Karetka na sygnale wjechała na skrzyżowanie w Bydgoszczy na czerwonym świetle, nagle uderzył w nią inny samochód. Ambulans przewrócił się na bok. Jedną z pierwszych osób, które ruszyły na pomoc, był Paweł Wojciechowski, były mistrz świata w skoku o tyczce. - Nie myśląc o niczym, ruszyłem - mówi.
Do zdarzenia doszło 4 listopada w Bydgoszczy. Kierowca karetki na sygnałach wjechał na czerwonym świetle na skrzyżowanie ulic Kamiennej i Wyszyńskiego. W tym momencie uderzył w nią inny samochód. Siła uderzenia była tak duża, że ambulans przewrócił się na bok. Na pomoc ruszył między innymi Paweł Wojciechowski, były mistrz świata w skoku o tyczce.
- Mój kolega powiedział, że karetka się wywróciła. Najpierw go zapytałem, czy żartuje, bo z takich rzeczy się nie żartuje. Byłem w szoku, jak potwierdził, że naprawdę ta karetka leży wywrócona. Nie myśląc o niczym, ruszyłem. Miałem dość spory dystans do pokonania, bo około 400 metrów i dobiegłem tam praktycznie równo z radiowozem policji - opowiada lekkoatleta.
Wypadek zarejestrowała kamera w samochodzie innego kierowcy. Nagranie opublikował portal piracidrogowi.pl.
Kierowca karetki został ukarany mandatem
Poszkodowany został kierowca ambulansu, który jechał sam. Mężczyzna trafił do szpitala, na szczęście obrażenia nie zagrażały jego życiu i zdrowiu. W samochodzie osobowym były trzy osoby, w tym dziecko - nikomu z nich jednak nic się nie stało.
Jak mówi Paweł Wojciechowski, przeraża go to, że na początku nikt nie podbiegł, aby pomóc.
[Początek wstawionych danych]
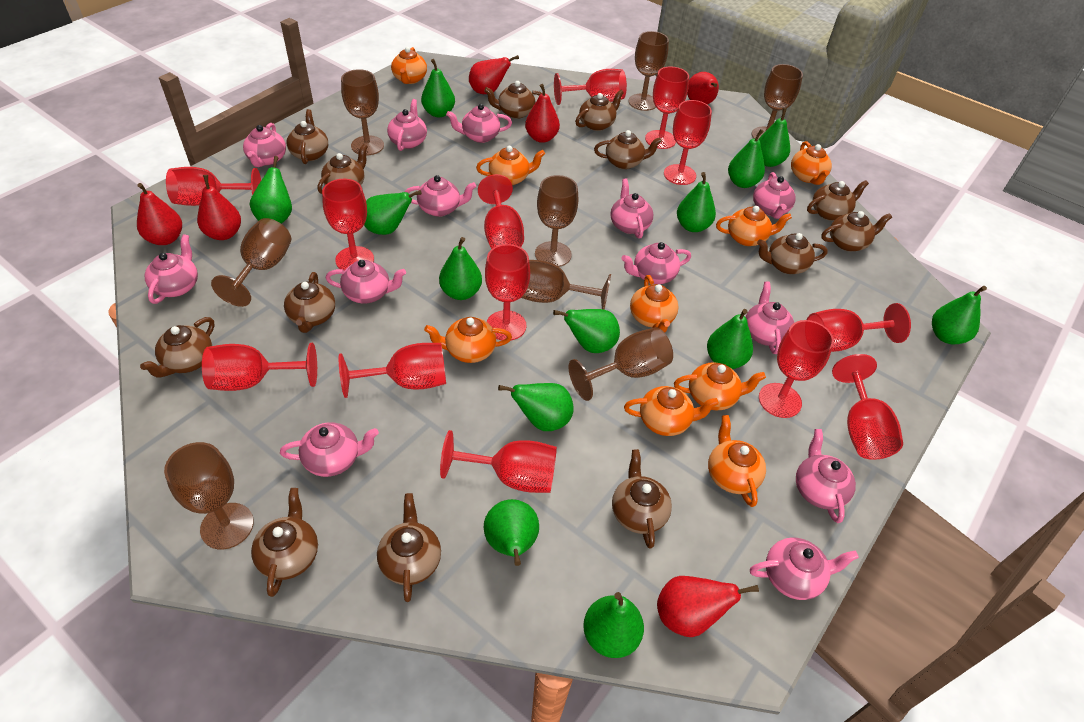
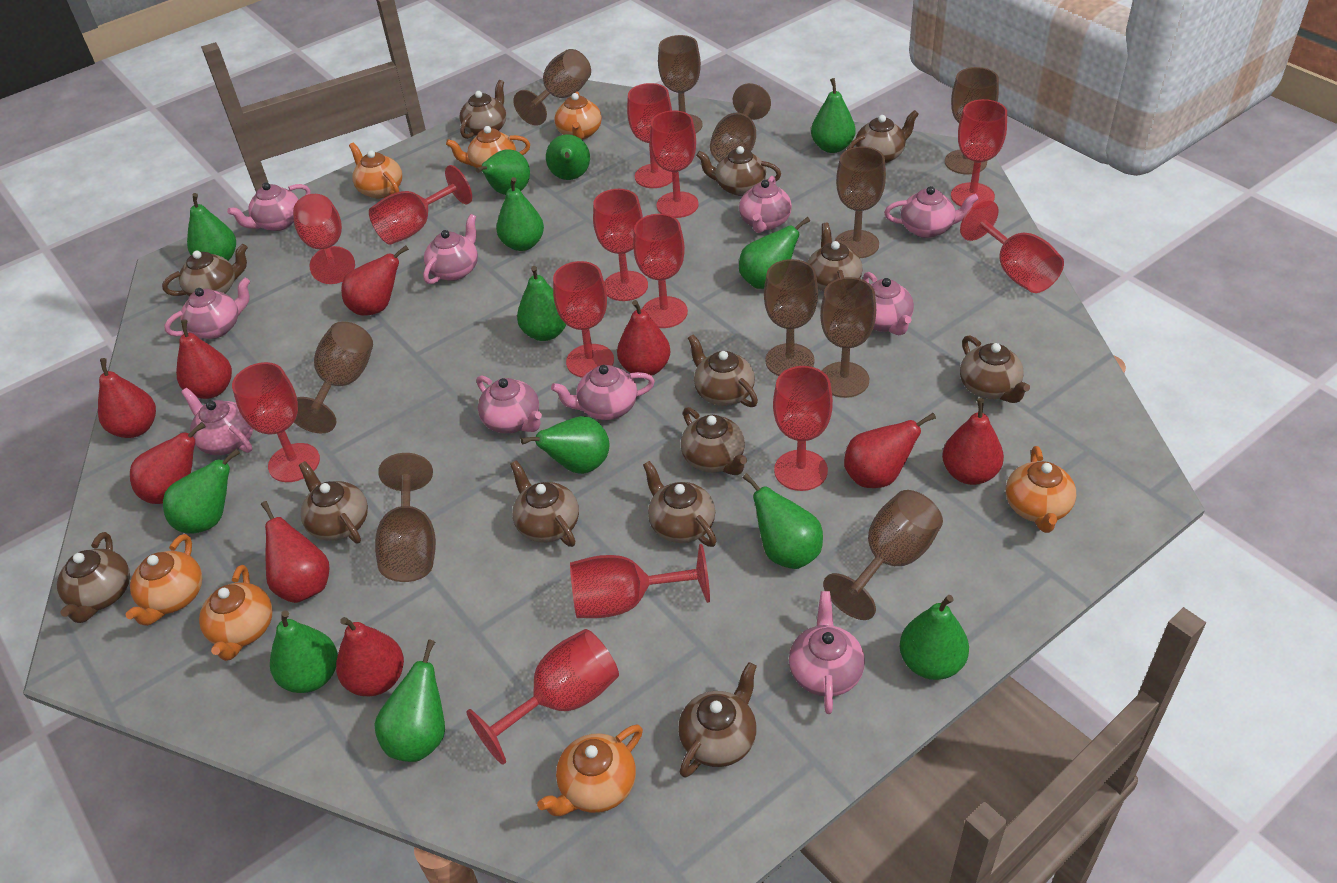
brown goblet: [164,442,254,550] [211,218,291,307] [341,69,384,155] [521,260,611,310] [535,175,578,267] [568,327,673,401] [628,31,669,111] [752,64,803,139] = 8 -> [294,321,373,433] [375,453,436,582] [513,49,591,126] [658,35,703,133] [710,83,771,162] [764,259,818,376] [820,277,876,398] [823,490,943,620] [835,146,886,258] [945,67,999,174] = 10
orange teapot: [391,47,427,84] [424,317,512,363] [476,146,545,185] [624,386,719,436] [630,275,679,333] [674,362,766,410] [708,415,766,507] [716,206,792,246] [791,141,832,185] = 9 -> [126,534,202,626] [199,565,273,661] [349,142,402,198] [446,126,530,171] [537,725,643,816] [554,92,602,140] [1006,446,1076,533] = 7
pink teapot: [145,234,198,304] [243,123,286,167] [280,422,379,477] [325,260,406,304] [387,99,427,151] [404,175,476,217] [446,104,512,143] [610,178,653,239] [621,242,691,284] [746,282,794,354] [750,537,859,600] [753,172,796,219] [796,429,856,523] = 13 -> [164,278,250,339] [181,388,253,455] [227,182,310,231] [423,214,478,284] [477,376,542,433] [551,365,655,420] [739,176,792,233] [789,591,865,714] [863,272,914,335] [884,186,978,238] = 10
red pear: [137,183,182,245] [197,175,241,240] [469,55,519,94] [525,84,560,143] [657,576,759,637] [687,72,719,104] = 6 -> [98,358,156,438] [130,422,206,504] [176,319,232,399] [261,501,329,603] [336,617,404,696] [341,245,409,316] [617,300,670,376] [844,413,936,488] [942,398,1004,485] = 9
- Jedna rzecz była przerażająca, że nikt nie podbiegł, nikt nie pomógł. Ja z takiej odległości dotarłem tam jako pierwszy - mówi. -Pierwsza myśl, która mnie spotkała, to, co będzie, jak mnie to spotka, czy też nikt się nie zatrzyma - dodaje.
Jak ustalili policjanci, winnym wypadku był kierowca ambulansu, bo chociaż miał włączone sygnały świetle, to jednak wjeżdżając na skrzyżowanie na czerwonym świetle, powinien upewnić się, że robi to bezpiecznie. Mężczyzna został ukarany mandatem.